I wasn’t sure if I was going to write about this on my blog but since I’m a news junkie and have been feeling really anxious watching it lately, I like to think that having a grandparent live to 90 is kind of a happy story. It’s never easy to lose a loved one, but knowing they lived a decade shy of 100 years is pretty amazing. I hope I am as fortunate as well as the rest of my loved ones.
We will always have her to thank for introducing us to our favorite beach in Cape Cod. Her and my grandfather bought a house in East Dennis back in the 1969 and as a result, my parents bought one down the street when my siblings and I were young. I’ve been spending my summers for as long as I can remember in Dennis and now I have too many life long friends from there to count. I met Nick through one of them so it’s weird to think how different my life might be if they had chosen another town.
The weirdest part about her passing is the realization of time passing. I have a child, I am a parent, my mother is now mainly a grandmother. We are the next generation and time is passing so much quicker than I ever could have imagined. It makes me feel pressured almost to be more adult like.
Thank you for all your condolences on social media but I’d rather celebrate the good life my grandmother lived than mourn.
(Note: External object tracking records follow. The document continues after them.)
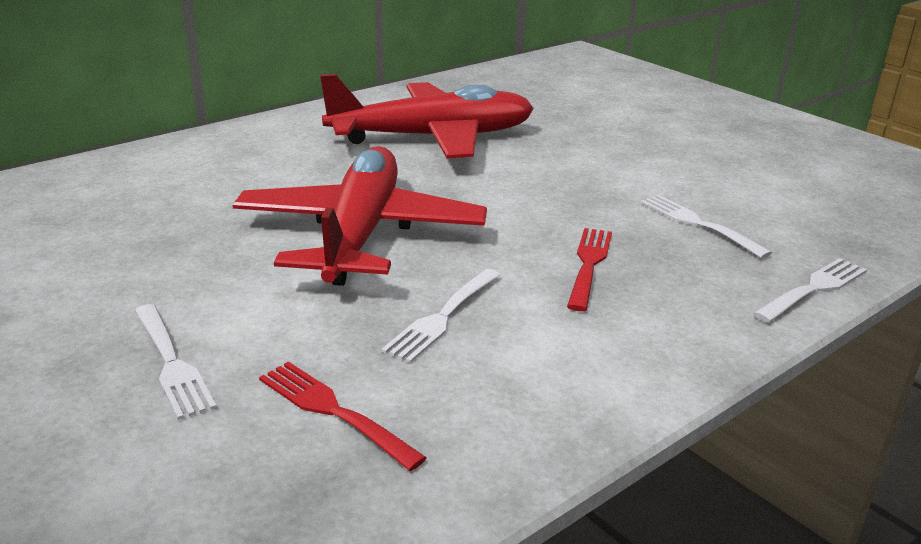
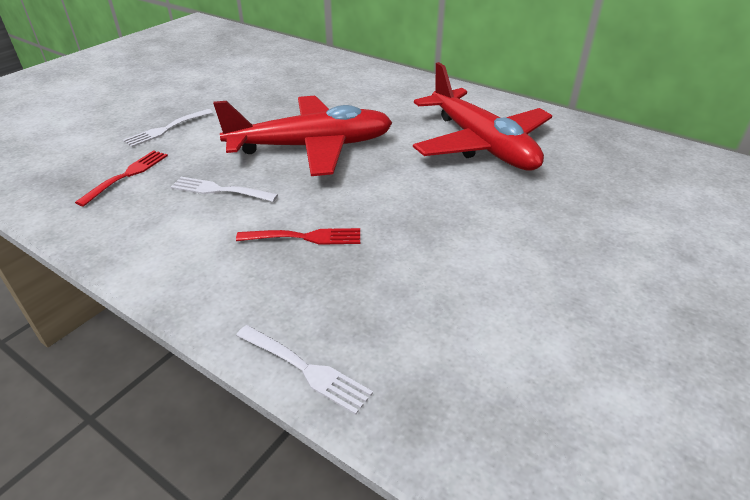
camera: 75 degrees right, 10 degrees up
white fork [640,195,772,259] -> none

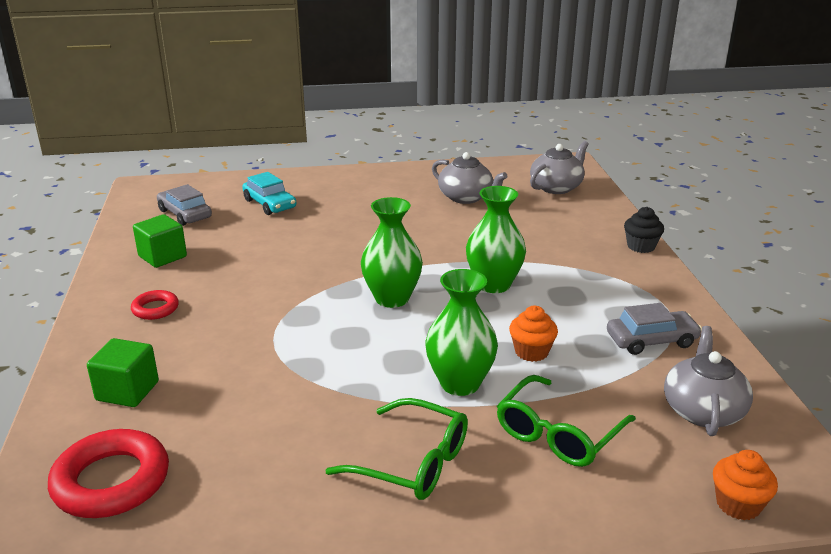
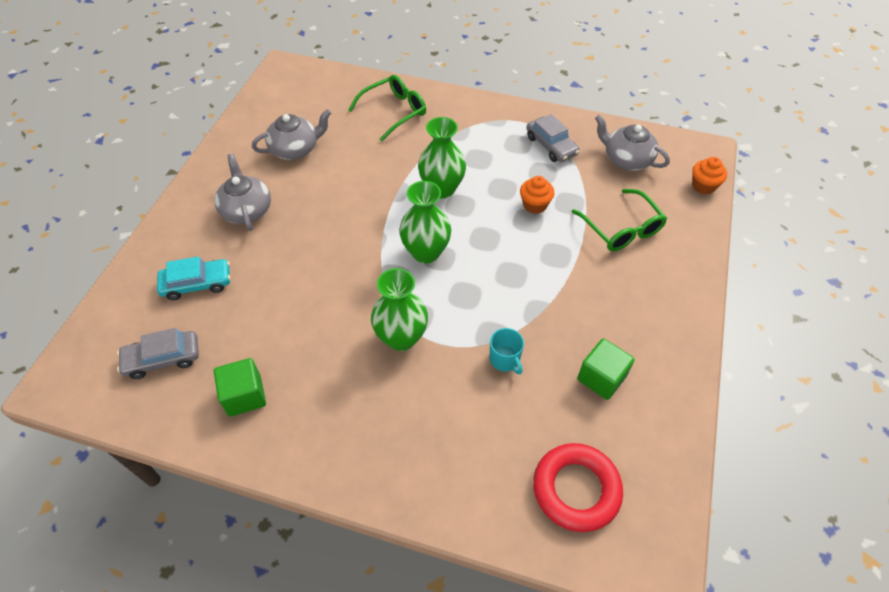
camera: 65 degrees left, 25 degrees up
green cube [87,338,159,407] -> green cube moved to [577,338,635,400]
red ring [131,290,179,320] -> none
green glasses [325,398,468,500] -> green glasses moved to [348,75,426,141]
green vase [425,269,498,396] -> green vase moved to [371,268,428,351]
grey teapot [530,141,589,194] -> grey teapot moved to [214,154,271,231]
grey car [607,303,702,355] -> grey car turned 135 degrees clockwise [526,114,580,162]
black cupcake [624,207,664,253] -> none
none -> turquoise mug [490,328,524,374]

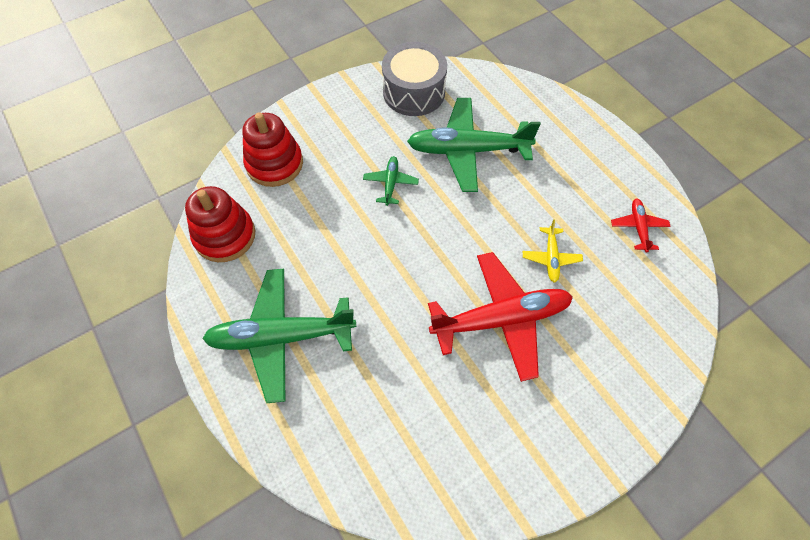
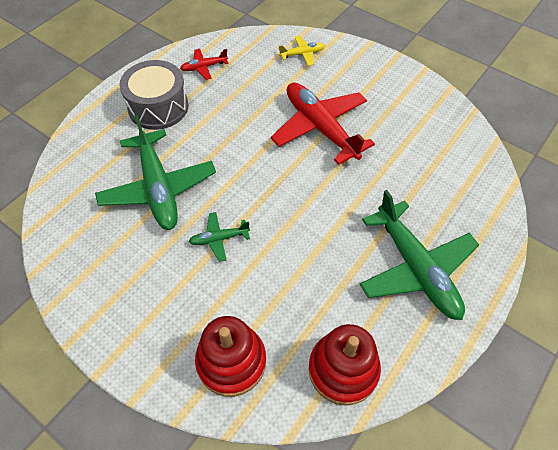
camera: 110 degrees left, 5 degrees down
grey drum [382,42,447,116] -> grey drum moved to [119,60,188,130]
yellow plane [523,219,583,283] -> yellow plane moved to [278,36,325,66]

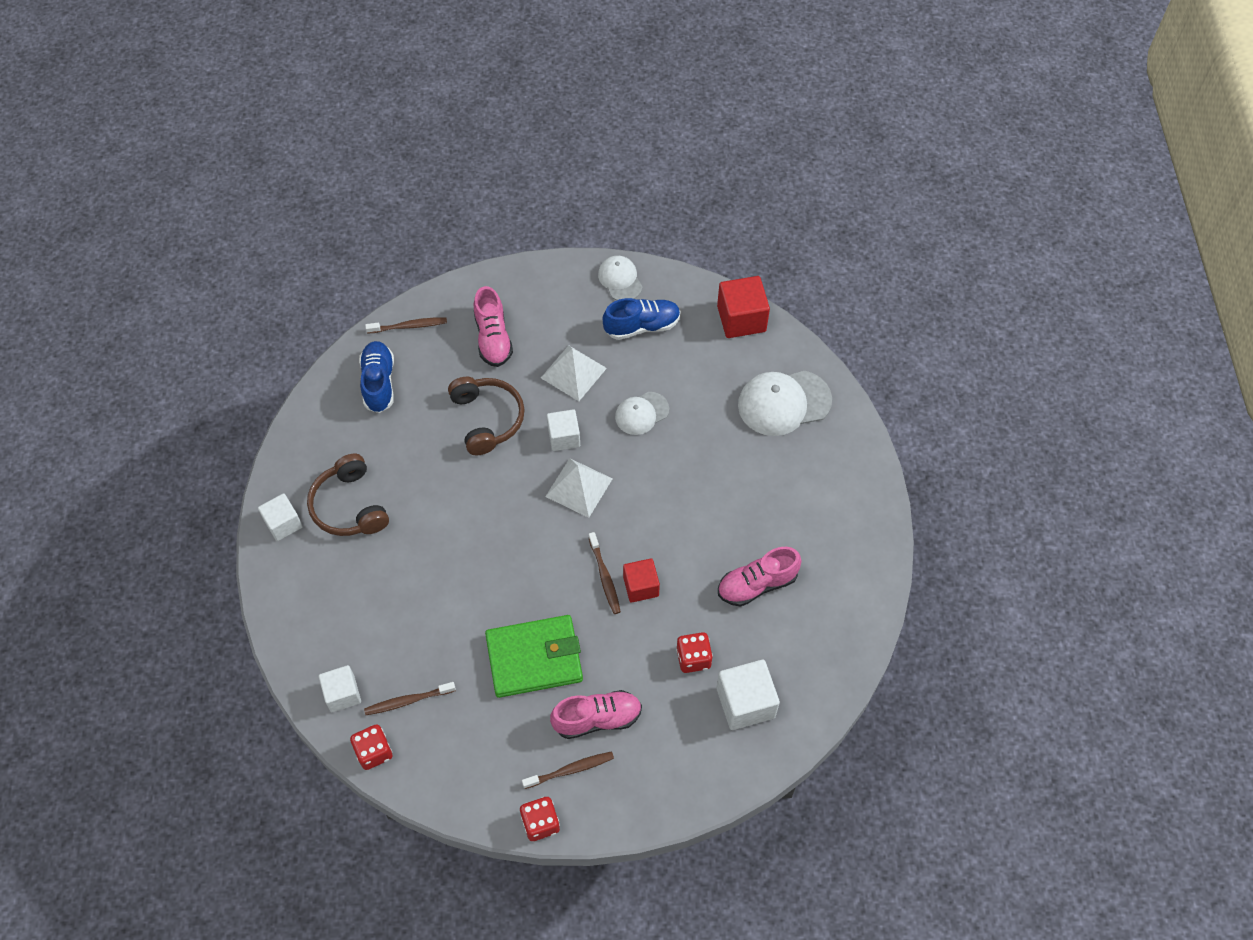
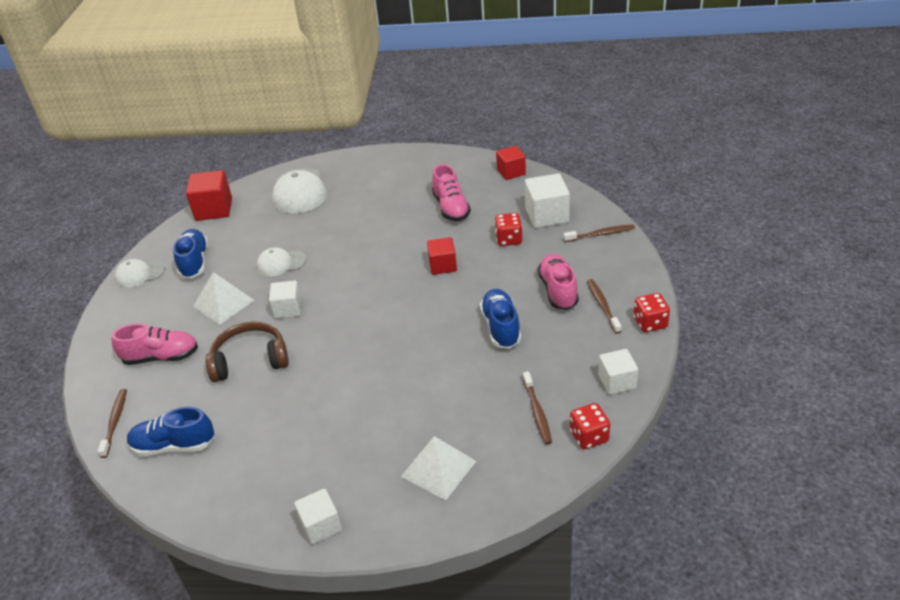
camera: 80 degrees left, 20 degrees down
brown headphones [307,454,389,536] -> none
white cube [319,665,361,712] -> white cube moved to [598,349,638,395]
green wallet [485,615,583,698] -> blue shoe [480,289,521,349]
white pyramid [545,458,613,518] -> white pyramid moved to [401,436,476,500]
brown toothbrush [588,532,621,614] -> brown toothbrush moved to [563,224,635,242]
white cap [615,392,669,435] -> white cap turned 105 degrees clockwise [257,247,306,276]
none -> red cube [496,146,526,180]

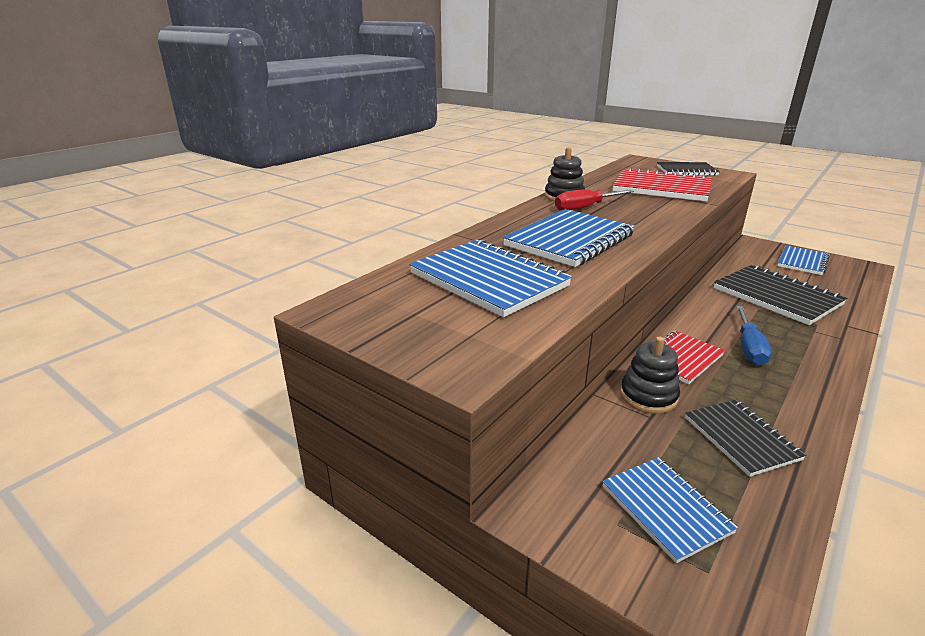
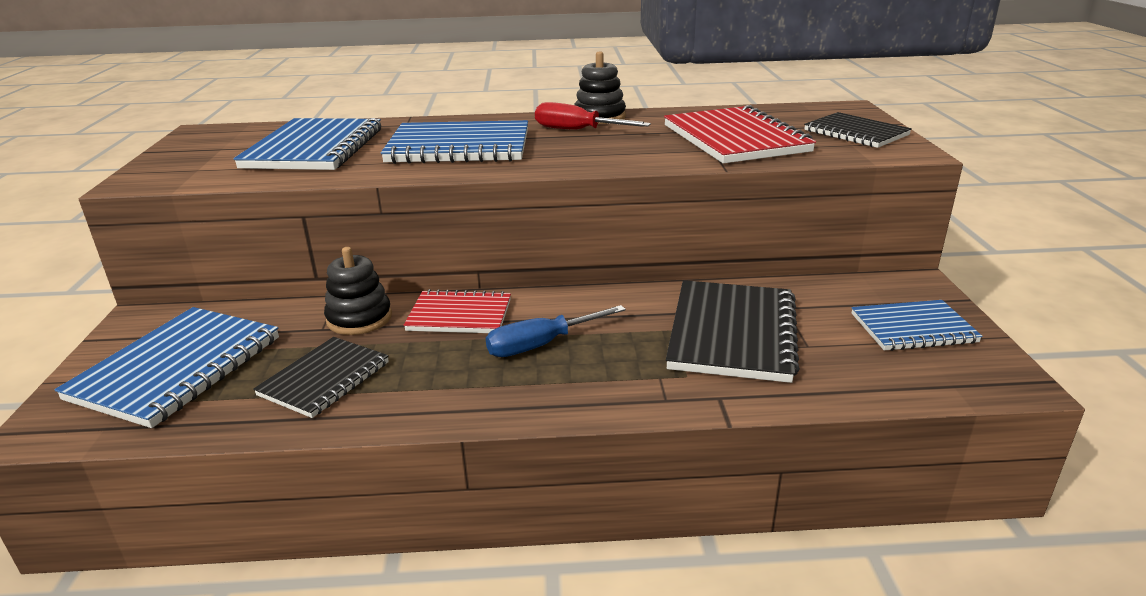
camera: 50 degrees right, 0 degrees up
blue notebook [602,457,738,563] -> blue notebook [55,307,279,428], size x1.59

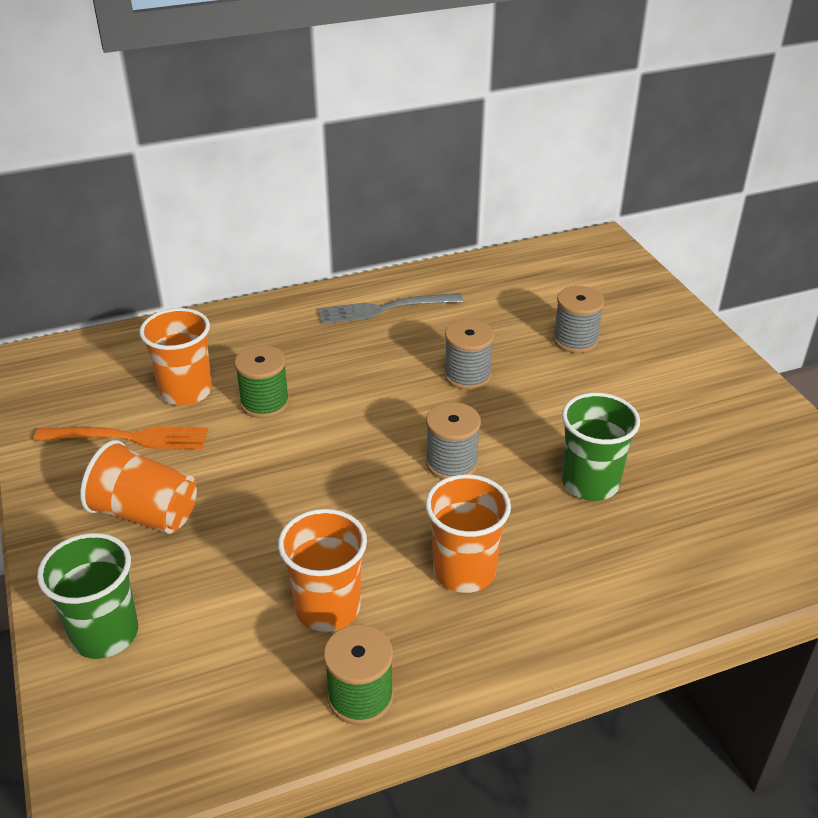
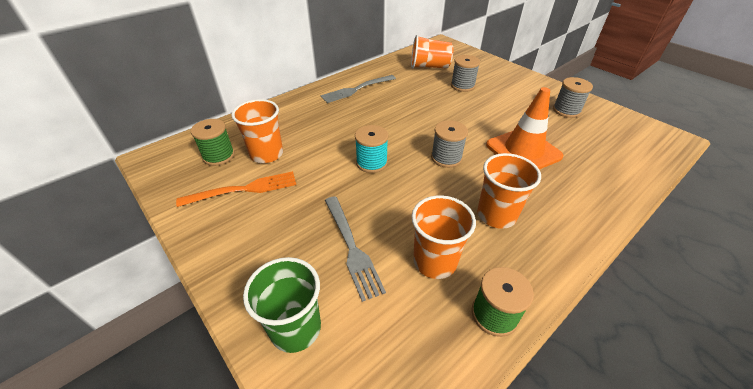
camera: 20 degrees left, 5 degrees up
orange cup [80,440,197,534] -> orange cup moved to [411,35,453,68]
green spool [234,345,290,418] -> green spool moved to [191,119,235,166]
grey spool [444,319,494,390] -> grey spool moved to [553,77,593,118]
green cup [562,393,640,501] -> orange traffic cone [486,87,564,170]
none -> grey fork [325,196,386,302]
none -> turquoise spool [355,125,389,173]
I cry when I’m happy so don’t think I haven’t shed my share of tears, but during this crazy time we are living in, an amazing woman who knew how to love with all her heart is worth remembering with tears of happiness not grief.
All my cousins came down for the services except one who just recently moved to London. It was particularly special to have my brother here from the west coast. He got to meet Tommy and who got to spend lots of time with his cousin Dylan, too.
You’d never know they are 5 months apart. And of course with my brother in town, to celebrate my mom’s birthday, which was the day before the funeral, we ate lobster rolls from the Sesuit Harbor Marina, an East Dennis specialty.
Summer can officially begin now that I have had one.
Before the services, I used the jogging stroller for actual running for the first time. Tommy didn’t hate it…
But it is really heavy to push. I thought my triceps would be sore but they weren’t. I’m using a Chicco Tre that was sent to me before he was born. We used it in the snow early on and just now tried using it to go a little faster. I still didn’t break a 10 minute mile, but we both were done after 3.5 miles.
We will see if it gets any easier…
But for now, give you parents and grandparents regular calls to let them know you love them. We really don’t know when our last time might be.